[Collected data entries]

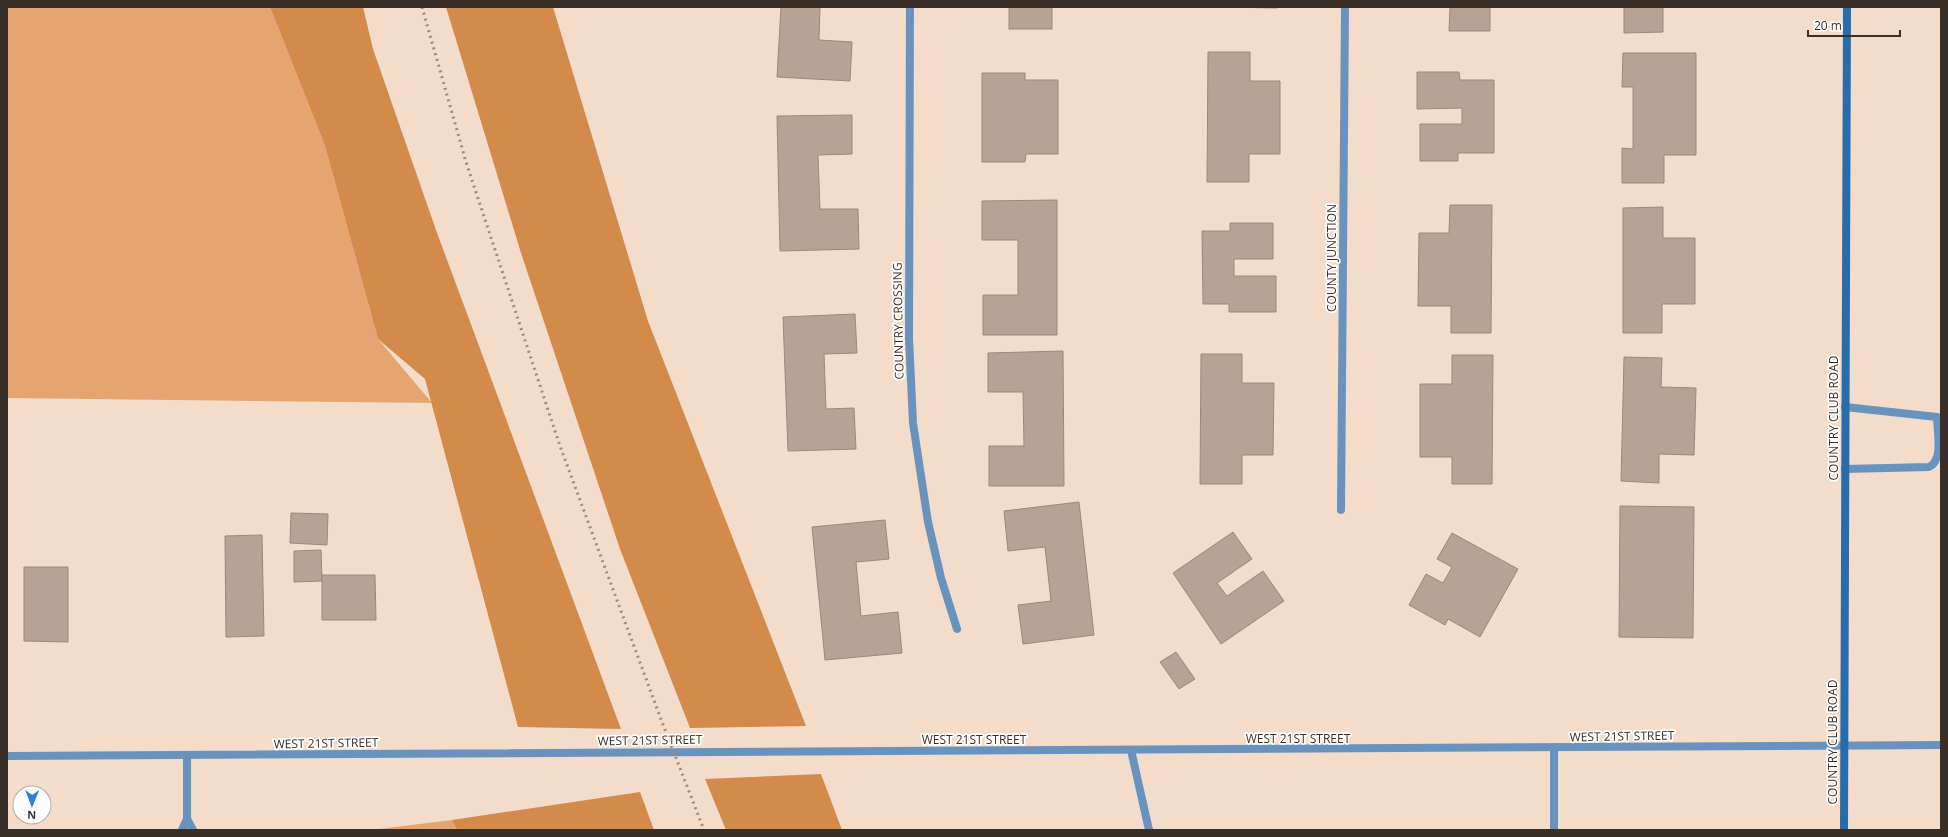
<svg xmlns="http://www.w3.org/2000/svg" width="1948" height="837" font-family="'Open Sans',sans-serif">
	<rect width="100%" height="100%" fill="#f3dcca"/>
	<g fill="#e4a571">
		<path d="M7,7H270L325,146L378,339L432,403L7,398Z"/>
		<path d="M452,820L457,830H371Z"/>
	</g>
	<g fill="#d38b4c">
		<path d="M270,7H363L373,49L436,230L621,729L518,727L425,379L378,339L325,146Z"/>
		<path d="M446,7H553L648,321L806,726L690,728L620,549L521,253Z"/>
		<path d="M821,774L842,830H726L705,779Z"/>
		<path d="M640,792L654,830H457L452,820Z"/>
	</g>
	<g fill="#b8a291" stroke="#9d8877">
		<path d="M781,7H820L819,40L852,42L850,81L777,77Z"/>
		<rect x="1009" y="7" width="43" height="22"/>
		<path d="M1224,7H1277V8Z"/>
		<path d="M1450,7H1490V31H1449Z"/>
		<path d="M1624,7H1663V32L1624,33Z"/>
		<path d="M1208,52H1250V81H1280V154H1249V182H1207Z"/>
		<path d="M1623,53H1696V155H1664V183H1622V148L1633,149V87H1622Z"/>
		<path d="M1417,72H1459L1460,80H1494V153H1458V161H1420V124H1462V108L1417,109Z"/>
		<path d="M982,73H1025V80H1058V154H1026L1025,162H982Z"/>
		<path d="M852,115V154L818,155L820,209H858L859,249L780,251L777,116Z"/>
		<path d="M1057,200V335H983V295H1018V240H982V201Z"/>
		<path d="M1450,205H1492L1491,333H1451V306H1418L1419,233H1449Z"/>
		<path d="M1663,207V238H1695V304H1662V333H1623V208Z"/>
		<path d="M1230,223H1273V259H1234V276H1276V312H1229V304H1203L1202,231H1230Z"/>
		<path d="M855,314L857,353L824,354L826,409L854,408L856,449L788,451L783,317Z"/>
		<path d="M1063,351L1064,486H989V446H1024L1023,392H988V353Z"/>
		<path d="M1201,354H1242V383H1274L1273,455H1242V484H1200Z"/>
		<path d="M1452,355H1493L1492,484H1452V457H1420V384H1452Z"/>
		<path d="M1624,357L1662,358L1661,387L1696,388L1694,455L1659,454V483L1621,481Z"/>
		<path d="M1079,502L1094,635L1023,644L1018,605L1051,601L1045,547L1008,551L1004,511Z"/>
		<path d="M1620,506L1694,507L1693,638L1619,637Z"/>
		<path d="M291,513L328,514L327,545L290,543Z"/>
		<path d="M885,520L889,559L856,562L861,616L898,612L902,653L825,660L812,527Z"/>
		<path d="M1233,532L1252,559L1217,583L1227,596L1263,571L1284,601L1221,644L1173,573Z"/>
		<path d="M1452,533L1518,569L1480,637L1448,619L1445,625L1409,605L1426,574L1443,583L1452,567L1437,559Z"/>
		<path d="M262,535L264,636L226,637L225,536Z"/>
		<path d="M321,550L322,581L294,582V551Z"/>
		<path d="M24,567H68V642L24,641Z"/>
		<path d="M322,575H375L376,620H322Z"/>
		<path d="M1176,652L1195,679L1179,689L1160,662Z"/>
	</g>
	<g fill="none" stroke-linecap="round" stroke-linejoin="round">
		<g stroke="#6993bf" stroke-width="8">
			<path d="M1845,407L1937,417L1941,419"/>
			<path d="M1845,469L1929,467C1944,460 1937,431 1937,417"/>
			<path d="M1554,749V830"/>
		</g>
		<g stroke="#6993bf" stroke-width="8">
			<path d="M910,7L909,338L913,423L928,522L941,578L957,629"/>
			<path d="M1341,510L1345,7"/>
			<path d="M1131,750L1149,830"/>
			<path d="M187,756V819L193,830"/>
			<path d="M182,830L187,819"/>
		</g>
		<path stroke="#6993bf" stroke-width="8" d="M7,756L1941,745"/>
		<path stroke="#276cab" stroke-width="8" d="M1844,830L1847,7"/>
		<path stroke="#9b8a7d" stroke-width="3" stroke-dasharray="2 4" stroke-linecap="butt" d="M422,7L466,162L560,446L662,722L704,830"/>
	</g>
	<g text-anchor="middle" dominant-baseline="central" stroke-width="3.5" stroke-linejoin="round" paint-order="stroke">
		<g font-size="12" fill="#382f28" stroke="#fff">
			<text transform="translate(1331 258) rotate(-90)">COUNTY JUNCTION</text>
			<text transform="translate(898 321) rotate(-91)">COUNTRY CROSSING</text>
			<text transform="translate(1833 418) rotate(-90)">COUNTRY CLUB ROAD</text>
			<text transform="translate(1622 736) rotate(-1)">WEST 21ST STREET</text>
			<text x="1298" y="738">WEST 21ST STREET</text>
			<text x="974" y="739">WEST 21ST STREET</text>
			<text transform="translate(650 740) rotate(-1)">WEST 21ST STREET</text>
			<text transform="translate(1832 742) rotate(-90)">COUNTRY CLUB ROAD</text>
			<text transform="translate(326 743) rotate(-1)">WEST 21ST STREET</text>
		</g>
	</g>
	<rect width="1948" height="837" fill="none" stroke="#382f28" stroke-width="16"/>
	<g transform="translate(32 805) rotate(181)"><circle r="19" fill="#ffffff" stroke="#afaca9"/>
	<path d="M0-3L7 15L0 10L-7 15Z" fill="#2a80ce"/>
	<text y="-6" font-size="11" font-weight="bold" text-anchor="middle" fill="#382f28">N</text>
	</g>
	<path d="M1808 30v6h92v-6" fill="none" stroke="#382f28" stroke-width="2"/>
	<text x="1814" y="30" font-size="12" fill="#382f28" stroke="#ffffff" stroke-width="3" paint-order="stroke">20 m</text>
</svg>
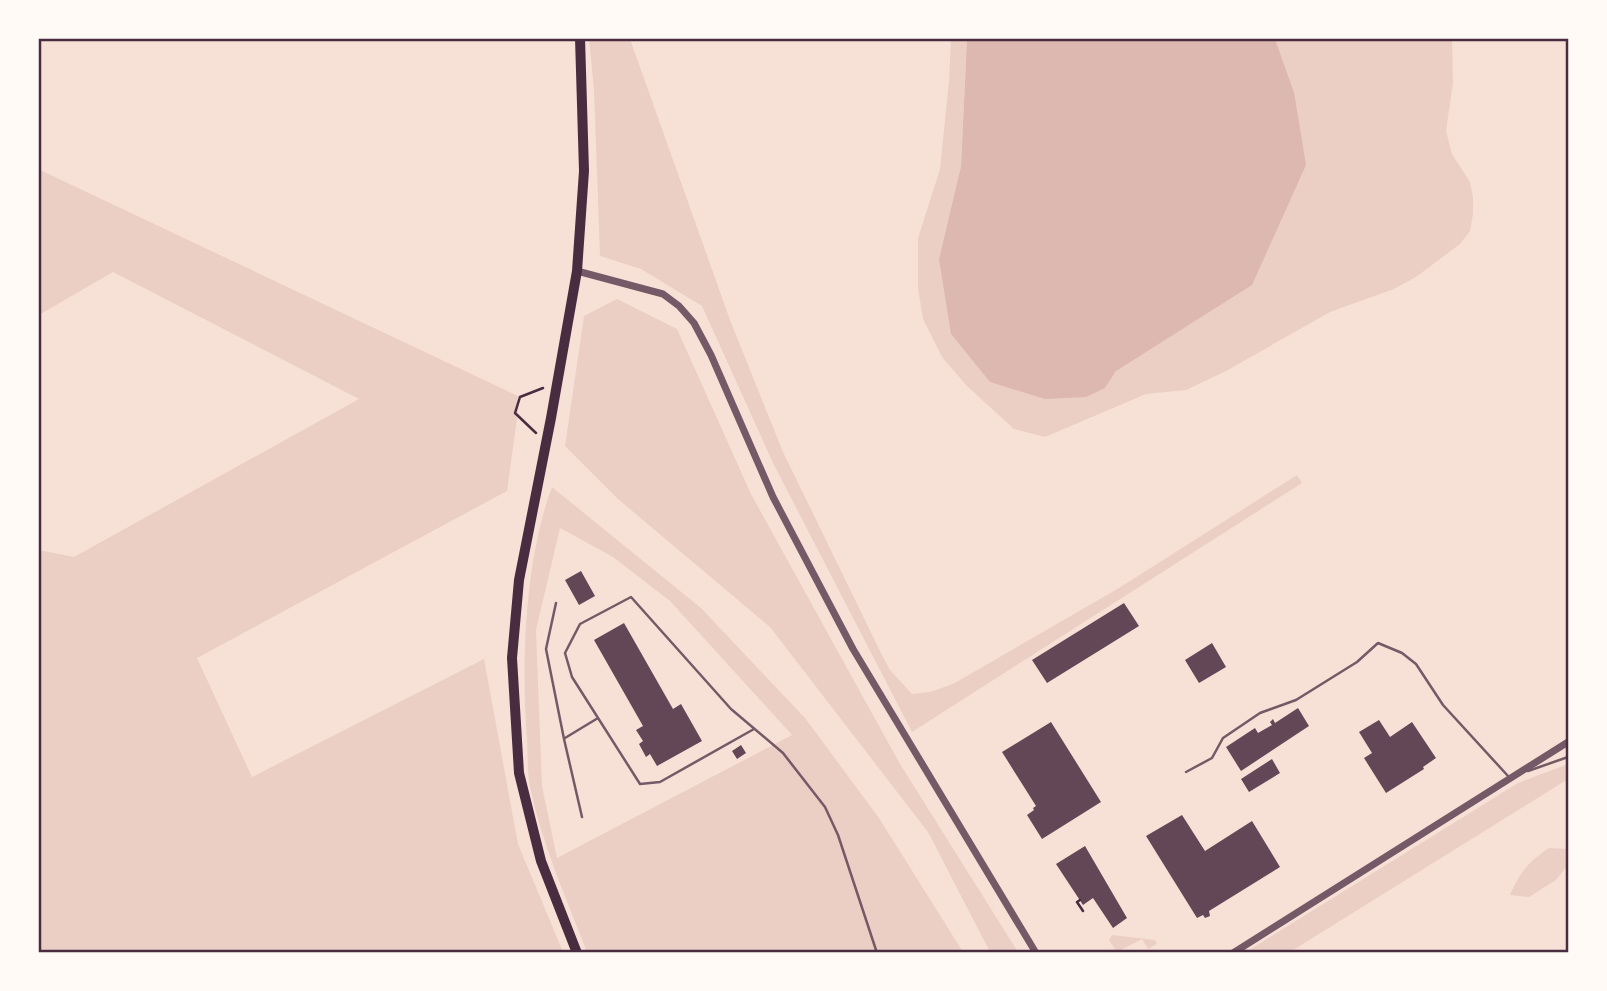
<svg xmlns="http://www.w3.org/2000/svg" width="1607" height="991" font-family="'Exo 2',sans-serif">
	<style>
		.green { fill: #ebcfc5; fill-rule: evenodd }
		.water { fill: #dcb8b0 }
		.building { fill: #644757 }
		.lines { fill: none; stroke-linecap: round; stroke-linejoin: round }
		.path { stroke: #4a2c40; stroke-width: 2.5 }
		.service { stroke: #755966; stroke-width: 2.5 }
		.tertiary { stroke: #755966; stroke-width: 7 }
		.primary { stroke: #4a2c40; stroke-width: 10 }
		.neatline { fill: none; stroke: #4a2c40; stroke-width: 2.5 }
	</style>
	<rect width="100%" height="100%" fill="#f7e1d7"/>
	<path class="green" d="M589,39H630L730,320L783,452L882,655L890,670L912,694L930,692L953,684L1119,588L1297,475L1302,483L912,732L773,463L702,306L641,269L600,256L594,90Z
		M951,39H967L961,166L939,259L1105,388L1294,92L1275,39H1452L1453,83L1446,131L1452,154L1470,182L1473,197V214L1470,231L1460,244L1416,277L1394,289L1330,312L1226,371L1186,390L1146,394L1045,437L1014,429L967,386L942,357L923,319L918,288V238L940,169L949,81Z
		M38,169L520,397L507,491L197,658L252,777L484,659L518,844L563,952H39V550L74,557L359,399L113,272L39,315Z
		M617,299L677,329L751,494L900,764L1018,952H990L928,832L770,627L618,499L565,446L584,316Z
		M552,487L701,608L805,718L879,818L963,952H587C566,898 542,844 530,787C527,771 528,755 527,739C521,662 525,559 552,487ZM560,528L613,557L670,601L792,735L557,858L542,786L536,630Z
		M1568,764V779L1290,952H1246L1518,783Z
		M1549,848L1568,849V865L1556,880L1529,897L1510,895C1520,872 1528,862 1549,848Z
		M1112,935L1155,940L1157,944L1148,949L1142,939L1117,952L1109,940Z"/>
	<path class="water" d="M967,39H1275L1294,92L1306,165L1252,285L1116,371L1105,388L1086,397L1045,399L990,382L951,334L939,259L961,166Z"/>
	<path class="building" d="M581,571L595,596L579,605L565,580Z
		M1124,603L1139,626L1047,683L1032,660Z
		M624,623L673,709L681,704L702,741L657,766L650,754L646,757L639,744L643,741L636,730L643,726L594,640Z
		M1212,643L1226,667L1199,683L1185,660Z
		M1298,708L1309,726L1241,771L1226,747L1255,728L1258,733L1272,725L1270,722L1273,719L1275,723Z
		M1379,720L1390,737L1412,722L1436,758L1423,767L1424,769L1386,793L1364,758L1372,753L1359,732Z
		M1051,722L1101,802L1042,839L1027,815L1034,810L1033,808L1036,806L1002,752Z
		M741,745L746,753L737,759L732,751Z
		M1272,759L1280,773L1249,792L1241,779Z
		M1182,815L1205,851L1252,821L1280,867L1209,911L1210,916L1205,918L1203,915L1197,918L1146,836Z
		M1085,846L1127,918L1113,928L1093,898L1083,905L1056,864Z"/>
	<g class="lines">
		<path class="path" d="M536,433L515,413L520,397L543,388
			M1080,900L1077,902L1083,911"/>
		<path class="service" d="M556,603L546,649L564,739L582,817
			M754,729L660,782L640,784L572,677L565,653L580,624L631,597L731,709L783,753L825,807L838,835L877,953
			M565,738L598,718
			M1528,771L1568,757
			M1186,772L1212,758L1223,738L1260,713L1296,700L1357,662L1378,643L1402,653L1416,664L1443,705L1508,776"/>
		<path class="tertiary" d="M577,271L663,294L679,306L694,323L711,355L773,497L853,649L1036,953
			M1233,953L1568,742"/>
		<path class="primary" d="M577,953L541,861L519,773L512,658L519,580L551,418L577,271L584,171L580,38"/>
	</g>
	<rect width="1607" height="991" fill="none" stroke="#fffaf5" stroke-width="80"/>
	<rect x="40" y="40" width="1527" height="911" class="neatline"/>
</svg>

## Prompt:
Starting from the records above, copy each line where the string "middle" is found.

## Response to this exercise:
	<g text-anchor="middle" dominant-baseline="central" stroke-width="3.5" stroke-linejoin="round" paint-order="stroke">
	<text y="-6" font-size="11" font-weight="bold" text-anchor="middle" fill="#382f28">N</text>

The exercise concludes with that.